Out of Darkness
An exhibition of the unique and irreplaceable group of
Anglo-Saxon Charters held by
This year the Staffordshire and Stoke on Trent Archive Service, in conjunction with the William Salt Library, is holding a three week exhibition of their unique and irreplaceable Anglo-Saxon Charters to coincide with the Staffordshire Hoard exhibition in Stafford.
The Anglo-Saxon kingdom of Mercia was one of the most powerful kingdoms of the period. However, due to the conflict in the 10th century with Vikings to the north and the kingdom's eventual merger into a greater Wessex, the survival of written sources for Mercia is poor. Those records that do survive that mention the kingdom, such as the writings of Bede, are generally hostile in tone, as Mercia was often in conflict with its neighbours including Bede's Northumbria.
Therefore the survival of the charters that relate to Staffordshire is of huge importance to the early history of the county as well as Mercia. The survival of the will of Wulfric Spot is all the more remarkable. These documents form the basis for all we know about this period of history and offer us a unique opportunity to learn more about the kingdom of Mercia and Anglo-Saxon Staffordshire in particular.
The exhibition will be held at Staffordshire Record Office on the following dates:
Tuesday 5 July - Friday 8 July 2011
10.00 a.m. - 4.00 p.m.
Monday 11 July - Friday 15 July 2011
10.00 a.m. - 4.00 p.m.
Monday 18 July - Friday 22 July 2011
10.00 a.m. - 4.00 p.m.
The great importance of these Anglo-Saxon charters is recognised by historians:
Dr Chris Dyer, Leverhulme Emeritus Professor of Regional and Local History, University of Leicester :
"We were all excited when the Staffordshire hoard was discovered. It reminded us that south Staffordshire had once been the centre of a kingdom, and its rulers extended their authority over the rest of England.
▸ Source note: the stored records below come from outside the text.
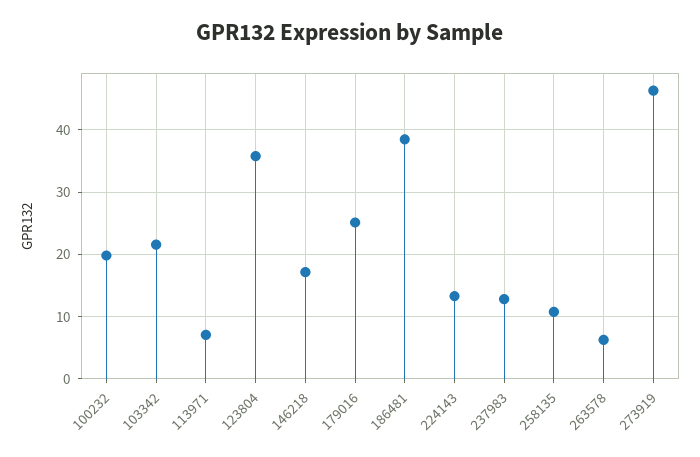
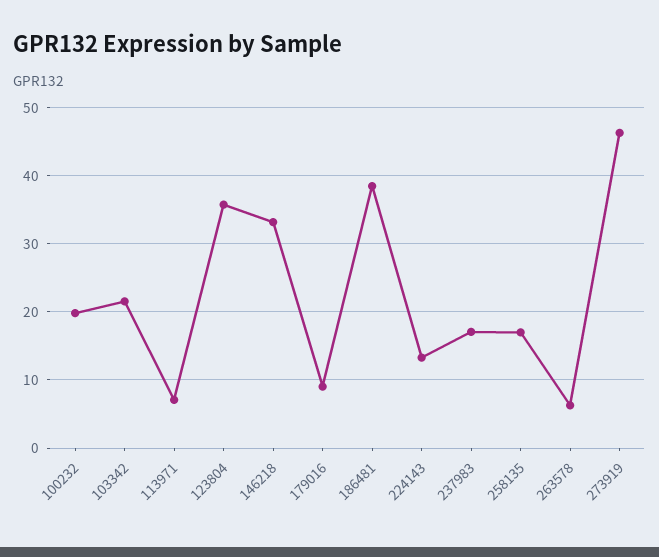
  {
    "100232": 20,
    "103342": 22,
    "113971": 7,
    "123804": 36,
-   "146218": 17,
+   "146218": 33,
-   "179016": 25,
+   "179016": 9,
    "186481": 38,
    "224143": 13,
-   "237983": 13,
+   "237983": 17,
-   "258135": 11,
+   "258135": 17,
    "263578": 6,
    "273919": 46
  }

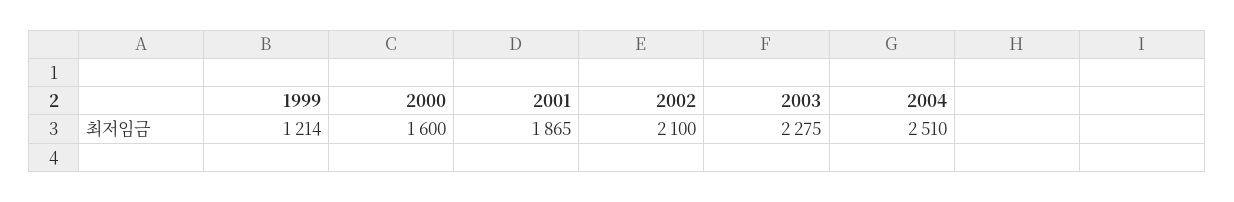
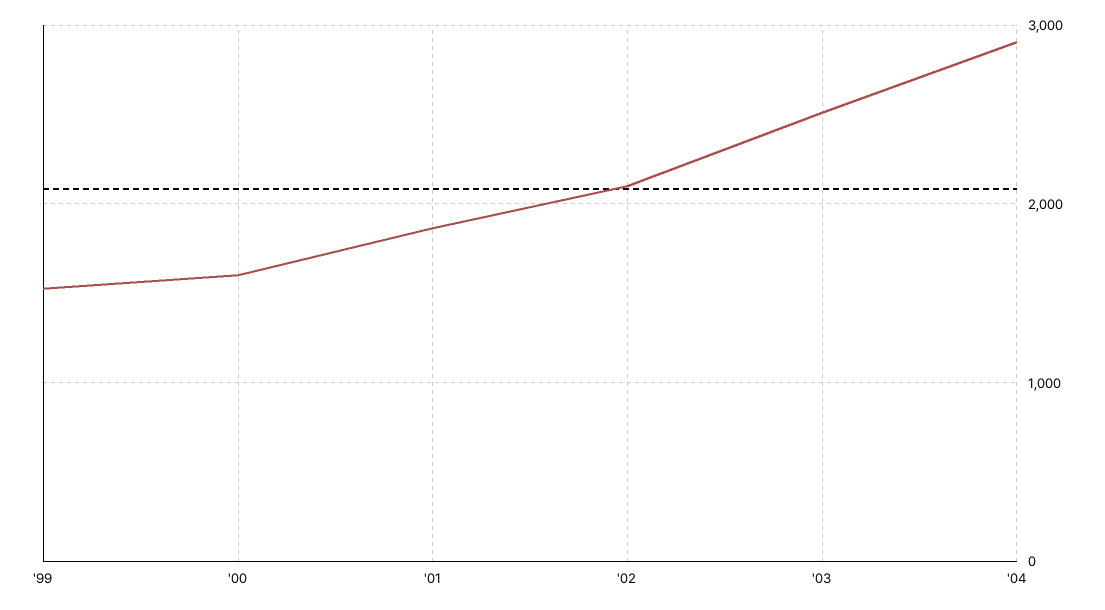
  {
-   "1999": 1214,
+   "1999": 1500,
    "2000": 1600,
    "2001": 1865,
    "2002": 2100,
-   "2003": 2275,
+   "2003": 2500,
-   "2004": 2510
+   "2004": 2900
  }

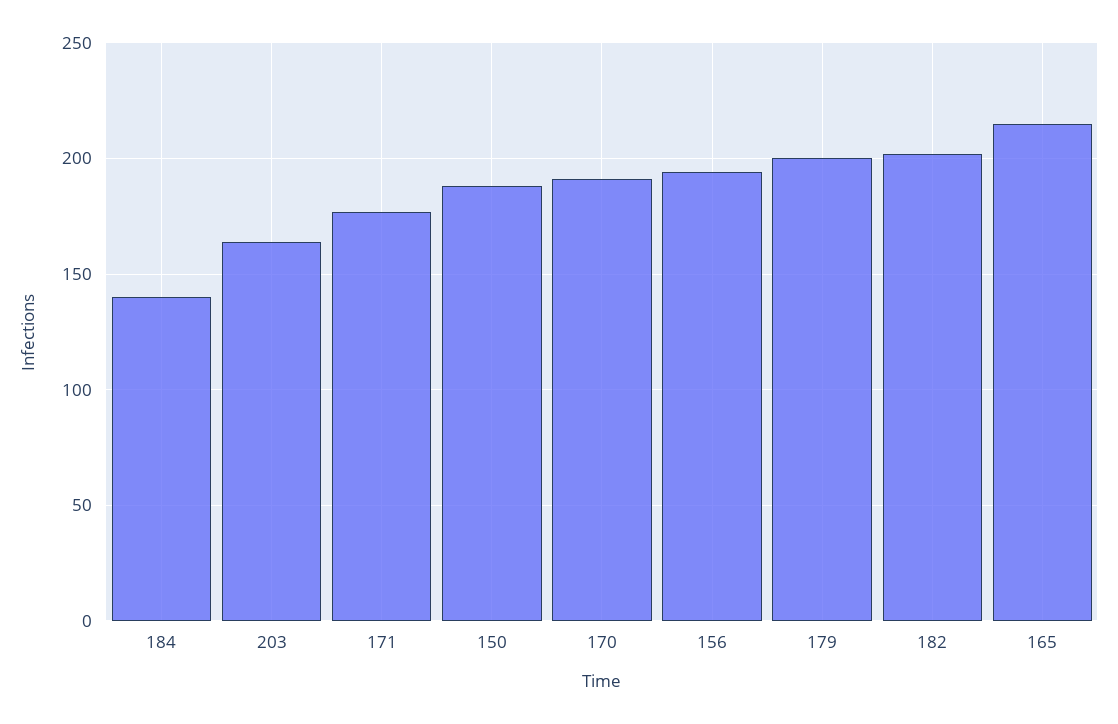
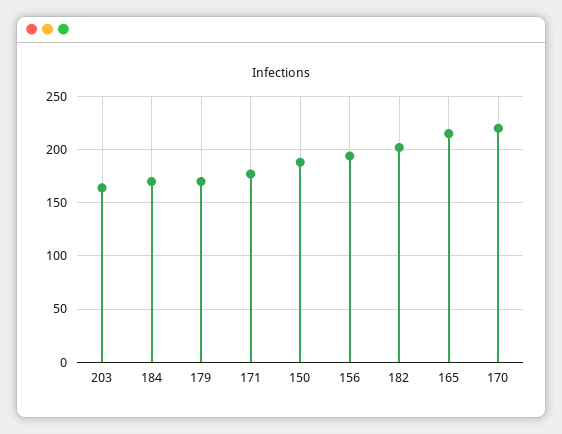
  {
-   "184": 140,
+   "184": 170,
    "203": 165,
    "171": 175,
    "150": 190,
-   "170": 190,
+   "170": 220,
    "156": 195,
-   "179": 200,
+   "179": 170,
    "182": 200,
    "165": 215
  }

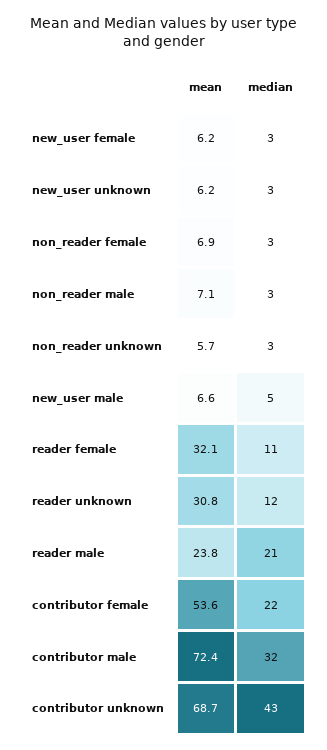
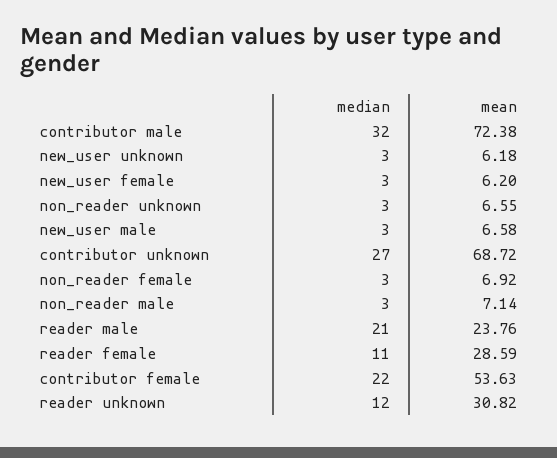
  {
    "mean": {
      "new_user female": 6.2,
      "new_user unknown": 6.18,
      "non_reader female": 6.92,
      "non_reader male": 7.14,
-     "non_reader unknown": 5.7,
+     "non_reader unknown": 6.55,
      "new_user male": 6.58,
-     "reader female": 32.1,
+     "reader female": 28.59,
      "reader unknown": 30.82,
      "reader male": 23.76,
      "contributor female": 53.63,
      "contributor male": 72.38,
      "contributor unknown": 68.72
    },
    "median": {
      "new_user female": 3,
      "new_user unknown": 3,
      "non_reader female": 3,
      "non_reader male": 3,
      "non_reader unknown": 3,
-     "new_user male": 5,
+     "new_user male": 3,
      "reader female": 11,
      "reader unknown": 12,
      "reader male": 21,
      "contributor female": 22,
      "contributor male": 32,
-     "contributor unknown": 43
+     "contributor unknown": 27
    }
  }

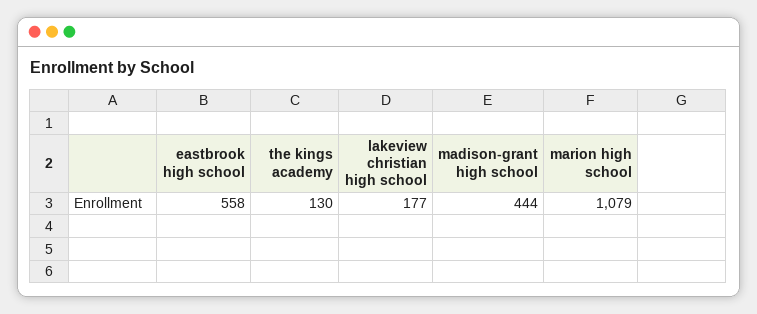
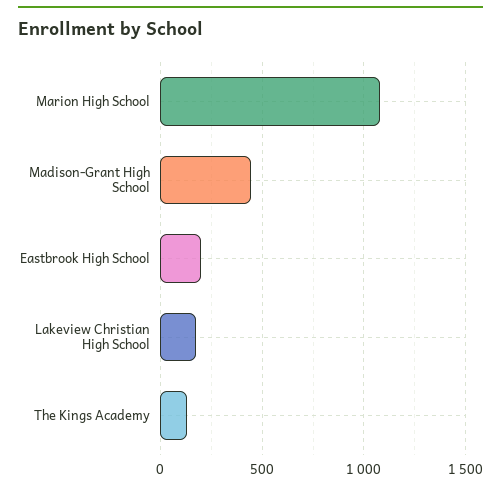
  {
-   "eastbrook high school": 558,
+   "eastbrook high school": 200,
    "the kings academy": 130,
    "lakeview christian high school": 177,
    "madison-grant high school": 444,
    "marion high school": 1079
  }

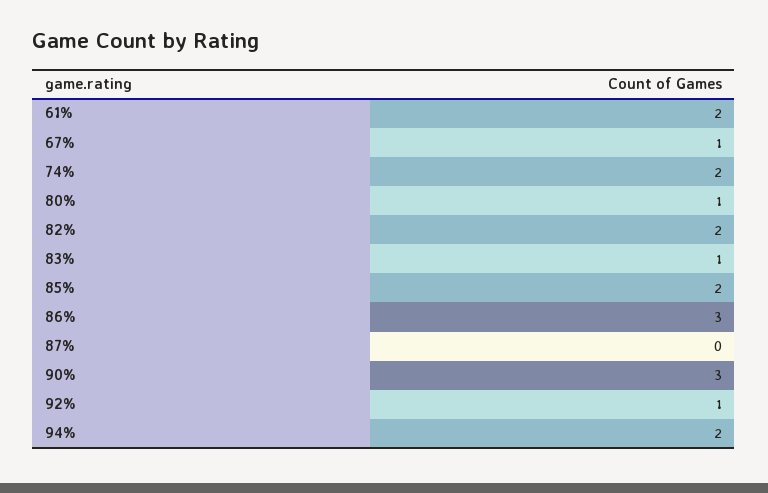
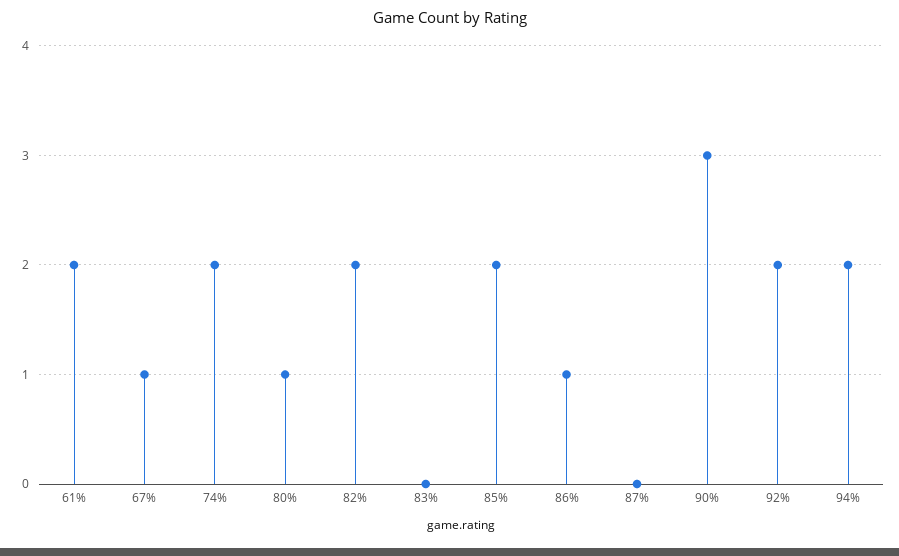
  {
    "61%": 2,
    "67%": 1,
    "74%": 2,
    "80%": 1,
    "82%": 2,
-   "83%": 1,
+   "83%": 0,
    "85%": 2,
-   "86%": 3,
+   "86%": 1,
    "87%": 0,
    "90%": 3,
-   "92%": 1,
+   "92%": 2,
    "94%": 2
  }

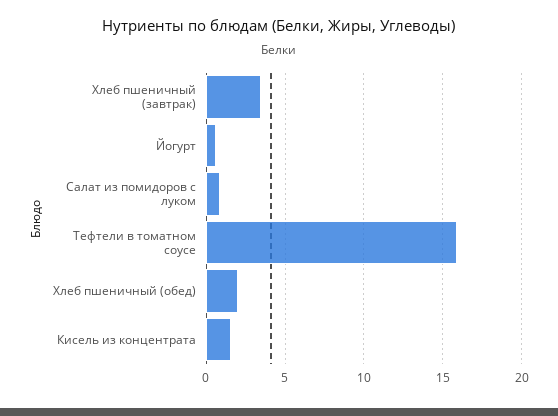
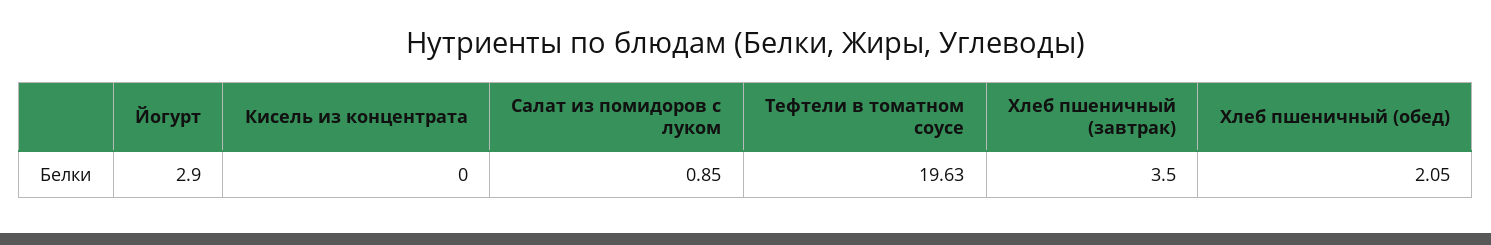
  {
    "Хлеб пшеничный (завтрак)": 3.5,
-   "Йогурт": 0.5,
+   "Йогурт": 2.9,
    "Салат из помидоров с луком": 0.85,
-   "Тефтели в томатном соусе": 16,
+   "Тефтели в томатном соусе": 19.63,
    "Хлеб пшеничный (обед)": 2.05,
-   "Кисель из концентрата": 1.5
+   "Кисель из концентрата": 0
  }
That kingdom's wealth and power was displayed before us in a heap of gold and jewels.
But the county record office has quietly been keeping a hoard of written treasures, which in their way tell us at least as much about the Anglo-Saxon past as the newly discovered hoard. Most of the Anglo-Saxon charters are known to us because scribes in the 12th and 13th centuries copied them, and it is their copies rather than the original parchments that have survived. Most of the documents of that period are kept in the British Library or the cathedral libraries, and Staffordshire is very unusual in having so many in its possession. These charters tell us about land and the people who held it. They give the place names that we still use in their original spellings, and sometimes they describe boundaries in great detail, even naming particular trees and stones that marked the edge of an estate.
The most exciting of all of these documents is Wulfric Spot's will, which was written just over a thousand years ago, which mentions dozens of places in Staffordshire and other counties. The Staffordshire treasure hoard displays the showy wealth of the a few well born warriors, but Spot's will and the other charters tell us where ordinary people lived, and the names that they chose to describe their homes."
Dr Della Hooke, Independent Researcher:
"Pre-Conquest documents, especially charter and wills, provide evidence that is essential for an understanding of early medieval Staffordshire, providing essential information about administrative arrangements and landownership. When charters also have associated boundary clauses these contain evidence about the landscape that is available in no other source as they list boundary features, either natural or man-made, which help to reconstruct the nature of the early medieval countryside.
It is particularly useful when such documents are available locally within the county, facilitating further research. Moreover charter boundary clauses cannot be understood without comparison with later historical sources such as county maps, enclosure and tithe awards. Even if the charters themselves may not be in these archives the maps and documents required for comparison are readily available within the Staffordshire Record Office or William Salt Library."
Dr Nigel Tringham, Keele University:
"As County Editor of the Victoria County History of Staffordshire, I am always pleased to be able to start an account of a parish history with an Anglo-Saxon charter rather than an entry in (the problematic) Domesday Book, and this was the case both with Rolleston in the most recent volume on the Needwood Forest area and with Madeley to be included in the next volume on the north-west part of the county.
It is even more of a pleasure to see an original charter in the same building as the VCH office, with several being part of the truly remarkable collection of Staffordshire manuscripts collected in the 19th century by William Salt. But perhaps the most important original is next door in the Staffordshire Record Office: namely, the royal grant of Æthelred II dating from just after the year 1000 and confirming Wulfric Spot’s endowment of Burton Abbey in the late 900s. Essential reading for the VCH volume published on Burton-upon-Trent a few years ago, the charter is important for an understanding of how Mercia became more firmly part of the newly-created kingdom of England and so ending the independence of what was once a separate kingdom, whose early years were so dramatically brought to public attention by the recent discovery of the Staffordshire Hoard."